Phoenix-area woman denied miscarriage drug files complaint
PHOENIX — The Arizona State Board of Pharmacy said it will investigate the complaint of a woman who said a Walgreens pharmacist in Peoria refused to fill a prescription based on his ethical beliefs.
Nicole Mone Arteaga shared details of the incident on Facebook late last week and also filed a complaint with Walgreens corporate office.
In the viral post, Arteaga said she was publicly humiliated when the pharmacist, within earshot of several other customers, refused to fill the prescription for medication that would terminate her failed pregnancy. He cited “ethical beliefs” in denying her the prescription.
Arteaga wrote that she had wanted the pregnancy, but her doctor had told her the baby was no longer developing. Her options were a surgical procedure or a prescription medication to induce miscarriage. She opted for the medication.
She left the store in tears with her 7-year-old, she wrote.
Kam Gandhi, executive director at the pharmacy board, said Monday the agency hadn’t spoken to Arteaga or the pharmacist yet, but planned to start a full investigation before the board’s next meeting in August.

- - - -

* WHAT IS EXPECTED:
Please continue the news article about the Walgreens pharmacist who refused to fill a woman's miscarriage prescription.

* SUPPLIED DATA:
- - - -

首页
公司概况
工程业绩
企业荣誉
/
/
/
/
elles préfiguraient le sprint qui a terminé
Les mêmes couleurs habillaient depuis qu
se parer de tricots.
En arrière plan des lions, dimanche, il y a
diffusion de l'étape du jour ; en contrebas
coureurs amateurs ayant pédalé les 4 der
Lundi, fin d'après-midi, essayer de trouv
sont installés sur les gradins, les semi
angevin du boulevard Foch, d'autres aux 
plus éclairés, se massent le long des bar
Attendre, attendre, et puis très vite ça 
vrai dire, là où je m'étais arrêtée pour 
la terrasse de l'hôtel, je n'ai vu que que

- - - -

* RESPONSE BOX:
The pharmacist, who was the only one on duty, Walgreens said, later transferred Arteaga’s prescription to another location, per policy.
On Monday, the company was tweeting replies to individuals who were outraged by Arteaga’s post.
Some customers said they were taking their prescription business elsewhere.
The company tweeted it had apologized to the patient about how the situation was handled. It also said it was looking into the matter further, while another message explained store policies.
“Our policy allows pharmacists to step away from filling a prescription for which they have a moral objection,” the tweet read.
“At the same time, they are also required to refer the prescription to another pharmacist or manager on duty to meet the patient’s needs in a timely manner.”
KTAR News 92.3 FM legal analyst Monica Lindstrom told Mac and Gaydos that Arizona was one of the only states in the nation that allowed pharmacists to refuse to fill a prescription based on their moral values.
The law specifically mentioned abortion medication or emergency contraception, and said medical professionals, such as pharmacists, must state their objection in writing, which could be open to interpretation.
“Does it have to be presented to the patient, does it have to be at the store, or does it have to be in the pharmacist’s personnel file?” Gandhi said.
“That’s what’s up in the air.”
Once the investigation was presented to the board, it can determine whether to dismiss the complaint or take further action.
That could include a type of warning letter, civil penalties, a voluntary surrender of license or continued education, Gandhi said.
The Associated Press contributed to this report.